In 1911, Kandinsky, Münter, and Franz Marc (1880–1916) left the relatively conservative NKVM to form a new group, the Blue Rider, leading to a short-lived movement of the same name that produced some of the most vibrant art in German modernism. That same year Kandinsky and his wife divorced, but there were tensions in his relationship with Münter and they did not marry. During his Munich years Kandinsky continued to exhibit in Russia, and when war broke out in 1914 he returned home as an “enemy alien” and settled there. In 1915–16 he traveled to Scandinavia—neutral territory—where he met Münter but then returned to Russia. Kandinsky married a Russian woman and he and Münter never met again.

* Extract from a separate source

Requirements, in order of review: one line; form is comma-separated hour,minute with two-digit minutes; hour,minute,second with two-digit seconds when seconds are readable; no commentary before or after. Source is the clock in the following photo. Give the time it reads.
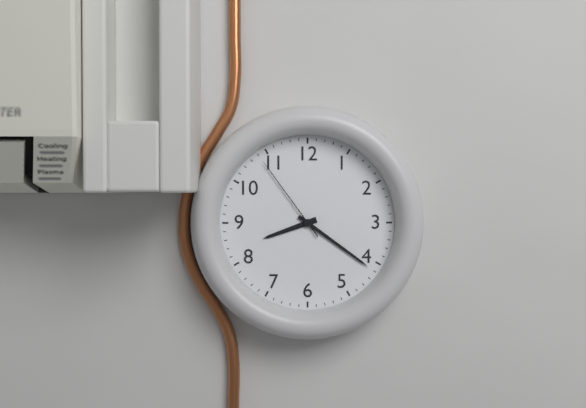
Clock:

From Norway (Tjellebotten) recalls children’s drawings and is less bold than Münter’s earlier, expressionistic creations. For some years in the 1920s, Münter ceased painting altogether. Her new companion, the art historian Johannes Eichner, encouraged her to paint, however, and, late in that decade, she took up the brush again. In the post–World War II years, Münter returned to her house in Murnau and found intact the cache of her own paintings and works by her fellow artists that she had hidden there. The survival of these works seemed miraculous given that the Nazis had considered members of the Blue Rider group to be “degenerate artists” and many of their works were lost.
Having outlived the majority of the artists of her early milieu, Gabriele Münter became a living symbol of the daring artistic breakthroughs and achievements of modernist artists in pre–World War I Germany and was much honored. More recently, feminist art historians have championed her.